> **CONSIGNES**:
1. Recopiez le passage du discours sur le commerce électronique qui commence par « Texte intégral » et se termine par « en janvier 1998. ».
2. Traduisez en anglais cette phrase du discours sur le commerce électronique : « La Mission mise en place à cet effet avait réuni des représentants de l'administration et du secteur privé. »
3. Donnez la suite du discours sur le commerce électronique à partir de l'endroit où il s'arrête.

> **TEXTE FOURNI**:

********************

Déclaration de M. Dominique Strauss-Kahn, ministre de l'économie des finances et de l'industrie, notamment sur le commerce électronique crypté et un internet au service des citoyens, Paris, le 4 février 1999.

Prononcé le

Intervenant(s) : 

Circonstance : Colloque du Ministère de l'économie des finances et de l'industrie : "La nouvelle donne du commerce électronique : réalisations 1998 et perspectives", à Paris, le 4 février 1999

Texte intégral

Mesdames, Messieurs,
Je suis ravi de vous accueillir à Bercy, car ce mot que l'on associe souvent à l'impôt, est aussi l'anagramme, ou pour être plus précis le " verlan ", de cyber.
1. La mission confiée à Francis Lorentz reflète la mobilisation croissante de notre pays pour entrer dans la société de l'information
Il y a dix-huit mois, j'avais, avec les Secrétaires d'État qui conduisent à mes côtés l'action de ce ministère, demandé à Francis Lorentz de mener un travail collectif de réflexion sur les enjeux du commerce électronique en France pour définir un cadre propice à son développement. La Mission mise en place à cet effet avait réuni des représentants de l'administration et du secteur privé. Elle avait rendu ses conclusions en janvier 1998.
Quelques semaines plus tard, et en grande partie grâce aux travaux de cette mission, le Gouvernement français fut le premier État européen à élaborer une série de propositions d'actions communes sur le commerce électronique. Nous avons ainsi présenté aux États membres de l'Union Européenne en février 1998 un mémorandum qui a grandement contribué depuis à la définition de la politique communautaire.
Enfin, pour concrétiser les recommandations préconisées par le rapport de Francis Lorentz, j'ai annoncé en mai 1998 un ensemble de " 10 mesures pour le développement du commerce électronique " articulées autour de quatre objectifs : créer la confiance, développer l'exemplarité de l'État, développer les usages par les PME de l'Internet et de ses applications commerciales, et développer la concertation État/entreprises autour du commerce électronique.

********************

Enregistrements d'un jeu de données
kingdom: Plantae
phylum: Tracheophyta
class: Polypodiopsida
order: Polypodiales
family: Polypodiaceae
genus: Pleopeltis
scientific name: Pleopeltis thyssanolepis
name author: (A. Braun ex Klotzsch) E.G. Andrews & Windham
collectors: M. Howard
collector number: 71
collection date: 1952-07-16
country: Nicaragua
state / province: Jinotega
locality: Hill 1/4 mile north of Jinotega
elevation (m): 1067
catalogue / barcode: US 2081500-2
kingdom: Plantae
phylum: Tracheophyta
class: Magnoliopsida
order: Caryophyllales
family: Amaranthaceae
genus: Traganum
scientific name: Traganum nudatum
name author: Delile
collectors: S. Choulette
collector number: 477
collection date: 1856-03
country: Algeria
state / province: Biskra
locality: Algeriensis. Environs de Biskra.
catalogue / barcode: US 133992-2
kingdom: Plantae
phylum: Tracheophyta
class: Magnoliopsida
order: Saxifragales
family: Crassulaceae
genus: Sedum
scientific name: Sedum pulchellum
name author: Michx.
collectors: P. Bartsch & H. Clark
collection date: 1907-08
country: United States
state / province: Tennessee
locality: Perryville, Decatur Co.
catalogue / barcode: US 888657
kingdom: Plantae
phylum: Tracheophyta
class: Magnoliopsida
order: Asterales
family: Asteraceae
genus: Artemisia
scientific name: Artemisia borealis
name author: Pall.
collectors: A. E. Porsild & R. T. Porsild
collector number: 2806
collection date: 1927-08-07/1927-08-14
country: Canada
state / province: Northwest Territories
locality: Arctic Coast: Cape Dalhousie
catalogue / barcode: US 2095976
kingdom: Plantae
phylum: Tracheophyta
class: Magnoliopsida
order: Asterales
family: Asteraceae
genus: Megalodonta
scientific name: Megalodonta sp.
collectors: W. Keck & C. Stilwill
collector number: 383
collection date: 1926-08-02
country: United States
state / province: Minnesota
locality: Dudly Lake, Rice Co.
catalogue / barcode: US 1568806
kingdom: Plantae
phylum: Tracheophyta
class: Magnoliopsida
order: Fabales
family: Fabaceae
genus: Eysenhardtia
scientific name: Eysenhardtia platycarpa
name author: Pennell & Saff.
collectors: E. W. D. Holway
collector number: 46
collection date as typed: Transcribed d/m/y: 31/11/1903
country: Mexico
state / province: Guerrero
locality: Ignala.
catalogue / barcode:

********************

> **RÉPONSES**:
1.
Texte intégral

Mesdames, Messieurs,
Je suis ravi de vous accueillir à Bercy, car ce mot que l'on associe souvent à l'impôt, est aussi l'anagramme, ou pour être plus précis le " verlan ", de cyber.
1. La mission confiée à Francis Lorentz reflète la mobilisation croissante de notre pays pour entrer dans la société de l'information
Il y a dix-huit mois, j'avais, avec les Secrétaires d'État qui conduisent à mes côtés l'action de ce ministère, demandé à Francis Lorentz de mener un travail collectif de réflexion sur les enjeux du commerce électronique en France pour définir un cadre propice à son développement. La Mission mise en place à cet effet avait réuni des représentants de l'administration et du secteur privé. Elle avait rendu ses conclusions en janvier 1998.

2. The Mission set up for this purpose had brought together representatives of the administration and the private sector.

3.
Il fallait veiller à ce que les différentes annonces soient suivies d'effets. En juin 1998, nous avons donc demandé à Francis Lorentz d'établir une évaluation des suites données au rapport publié début 1998. Il nous fallait mesurer l'impact des différentes orientations prises l'année dernière, recenser les actions engagées depuis tant au sein de l'administration que parmi des acteurs privés, identifier les points de blocage qu'il reste à traiter et définir de nouveaux axes d'actions pour l'année 1999.
Francis Lorentz vous a ainsi présenté tout à l'heure les résultats des travaux de la vingtaine de groupes thématiques de cette nouvelle mission sur le commerce électronique. Je suis pour ma part impressionné par le travail qui a été effectué et par cette mission qui a rassemblé des représentants du secteur public et du secteur privé.
Car ces travaux se sont déroulés alors même que la France entrait massivement dans la société de l'information. L'année 1998 aura été celle du mouvement. Les ménages, les entreprises et les administrations se sont massivement équipés. Tous les indicateurs à notre disposition en témoignent. Nous avons franchis en 1998 plusieurs seuils symboliques : pour la première fois, il s'est vendu plus d'un million d'ordinateurs en France ; plus d'un million de Français supplémentaires se sont connectés à Internet dans l'année, portant le nombre des internautes à plus de 3,5 millions de personnes. Près d'un quart des ménages de France est désormais équipé d'un micro-ordinateur.
Les entreprises ont également fortement participé à ce mouvement. La part de l'informatique dans l'investissement des entreprises a encore fortement progressé en 1998 et aujourd'hui près de la moitié des PME sont connectées à Internet alors qu'elles n'étaient que 24 % en 1997.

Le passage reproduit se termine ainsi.